Moreover, the effect of LSG was also examined on the levels of K-Ras, Bcl-2 and Bcl-xl. The K-Ras is a proto-oncogene which plays a major role in EGFR stimulated RAS/RAF/MAPK signaling pathway. K-Ras mutation is found in over 40% of CRC patients. These mutations lead to the impairment in the intrinsic GTPase activity of K-Ras, resulting in the constitutive active form of GTP-bound K-Ras. This results in the continuous activation of downstream proliferative signaling pathways leading to tumorigenesis [46]. In a study reported by Tseng et al. suggests that oncogenes involved in tumorigenesis, such as Ras, Bcl-2, Bcl-xL, Raf-1 and PI3K pathway is mostly involved in 5-FU induced apoptosis [35]. Similarly in our study, 5-FU downregulated the expression of K-Ras, Bcl-2, and Bcl-xL. LSG at both the 23.4 and 50 µM concentrations and significantly decreased the gene expression of K-Ras. However, significant decrease in K-Ras protein expression was observed only at high concentration.

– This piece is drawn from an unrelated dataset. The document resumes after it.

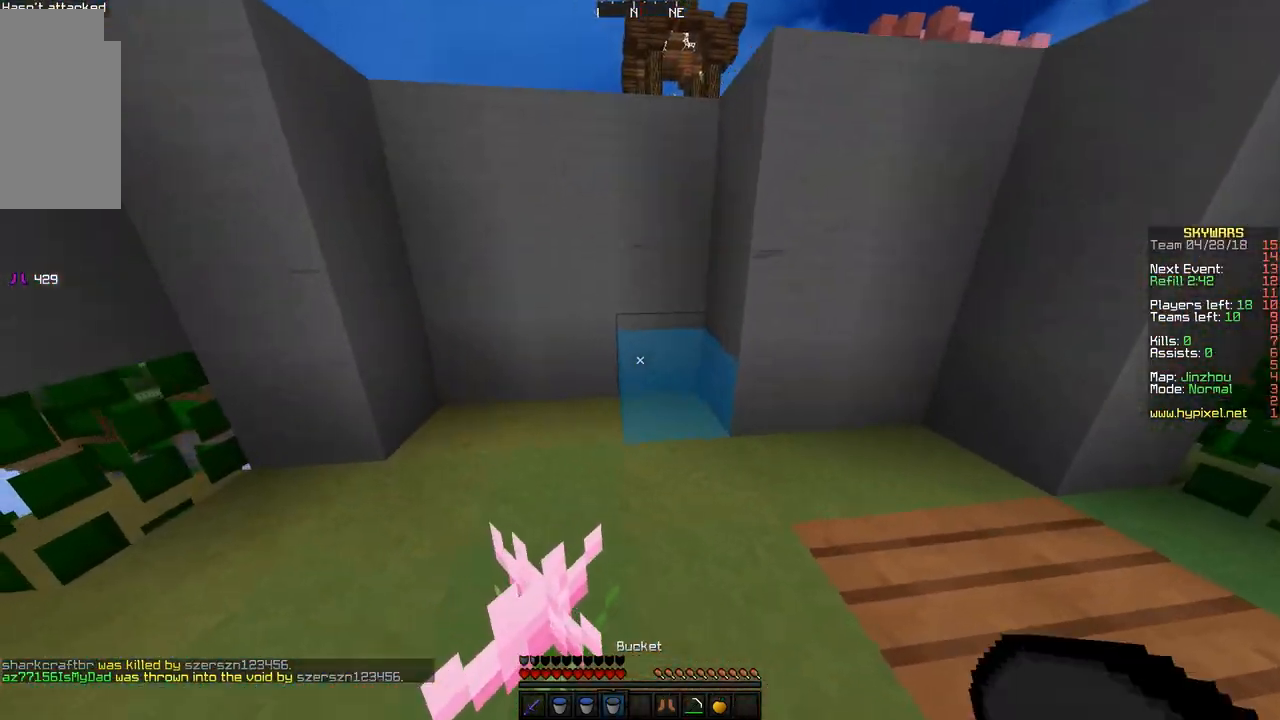
{"keys": [], "mouse": [], "events": [[50, "a", "down"], [133, "a", "up"]]}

The observed difference in the results of c-Myc and K-Ras gene and protein expression shows that the correlation of gene and protein expression levels in biological studies is not perfect. This is due to the complex regulatory mechanisms present inside the biological systems. The observed quantitative differences between gene and protein expression can be due to the post-transcriptional and post translational factors, such as secondary RNA structures, regulatory proteins, regulatory miRNAs, sRNAs and drug-gene, drug-protein interactions [47]. This may also be due to the differences in the sensitivity of these analytical techniques.

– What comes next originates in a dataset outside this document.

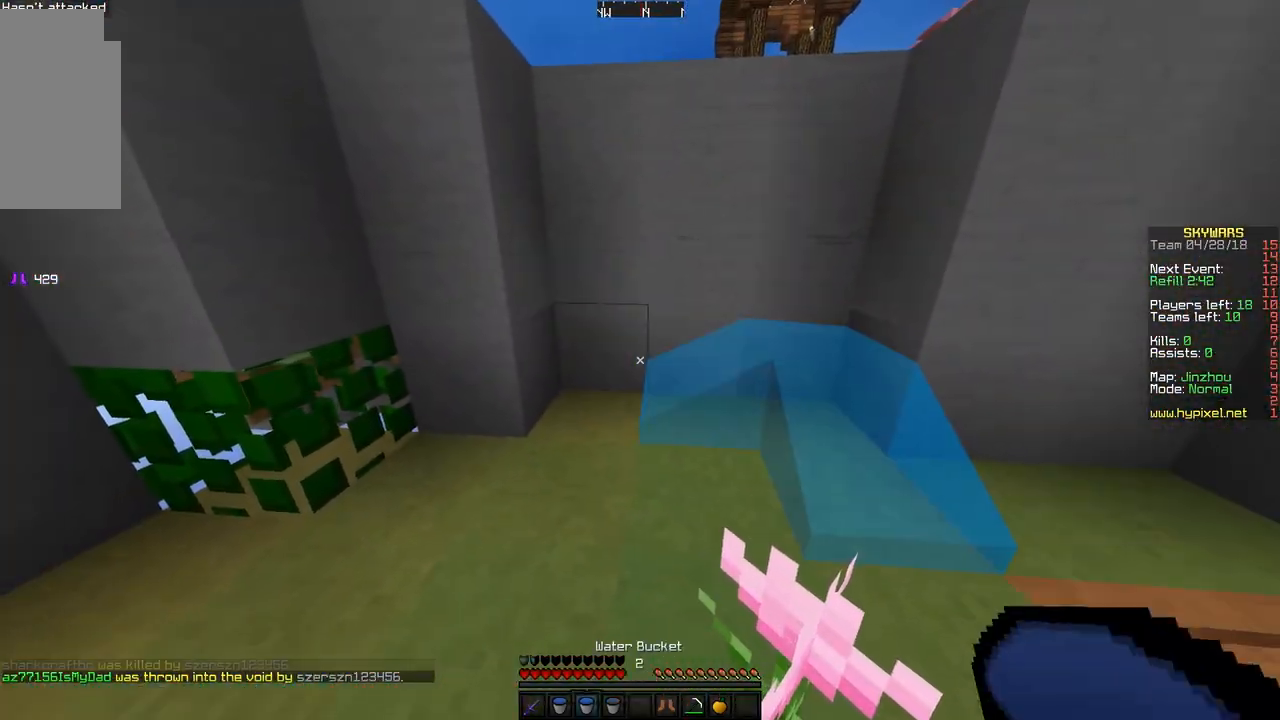
{"keys": [], "mouse": ["right"], "events": [[450, "mouse_right", "down"]]}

The expression of antiapoptotic proteins of Bcl-2 family are found to be upregulated in different cancers including colorectal cancer. High levels of Bcl-2, Bcl-xL, and Mc1-1 are observed in CRC and this is associated with the high metastatic behaviour in different cancer cell lines and attributes towards the high grade tumor and poor prognosis in CRC patients [48].

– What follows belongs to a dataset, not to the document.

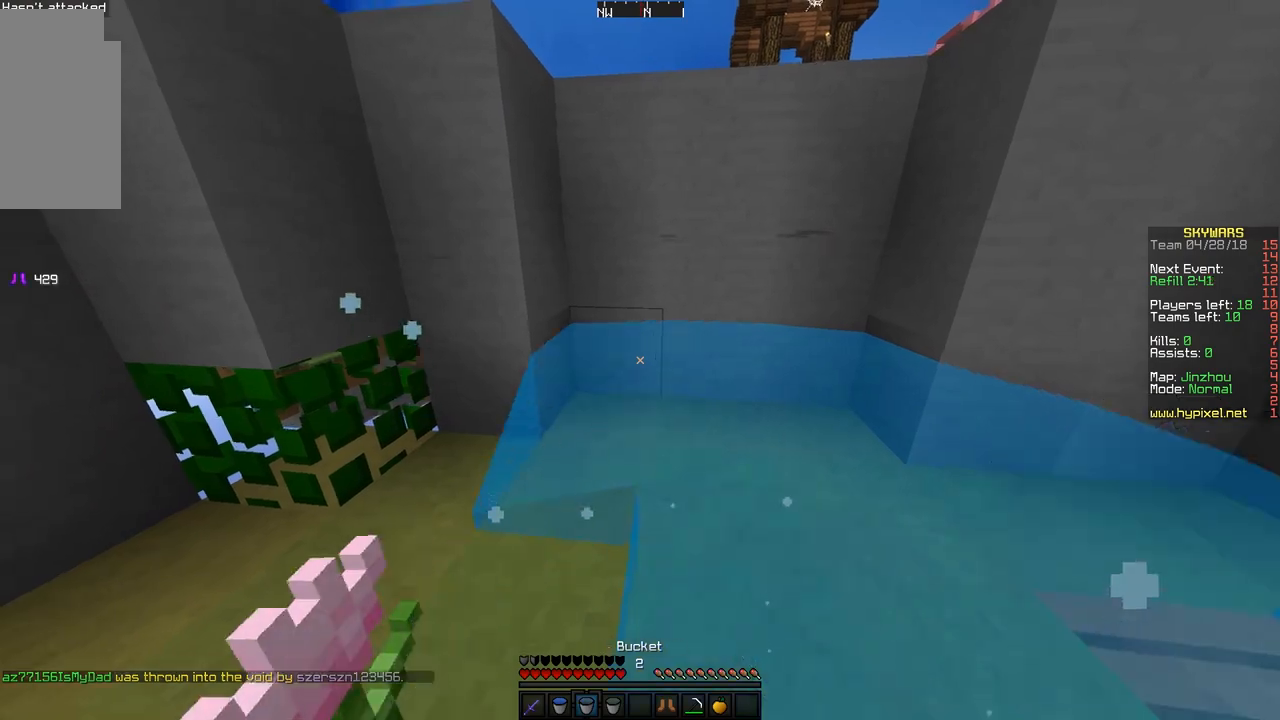
{"keys": [], "mouse": [], "events": [[100, "mouse_right", "up"], [183, "w", "down"], [300, "w", "up"]]}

EGCG, a natural flavonoid and the constituent of green tea has shown its anti-proliferative effect by inhibiting the expression antiapoptotic proteins Bcl-2 and Bcl-xL [49]. In this study qRT-PCR analysis and immunocytochemistry data shows that LSG also significantly reduced the expression of Bcl-2 and Bcl-xL in a concentration dependent manner, which is similar to the effect observed by the treatment of standard drug 5-FU.

Conclusion

In conclusion, present study demonstrated for the first time that LSG treatment of HT-29 cells caused S phase arrest of the cell cycle and induced apoptosis by decreasing the levels of survival proteins Bcl-2 and Bcl-xL. Furthermore, the results also provided evidence that LSG plays its anti-proliferative role against colorectal cancer cells by downregulating the transcriptional activity of Wnt/β-catenin signalling pathway and decreasing the levels of K-Ras. These observations suggest a multi targeted anti-tumour effect of the lawsonaringenin. Furthermore, the IC50 value of LSG appears to be low, however pre-clinical studies are required to determine the effective dose and if this can be achieved by dietary vs pharmacological approaches. Our data suggest that LSG has a potential to be a potent anti-cancer drug for colorectal cancer; however, pre-clinical and clinical studies are required for the development of LSG as a chemotherapeutic agent.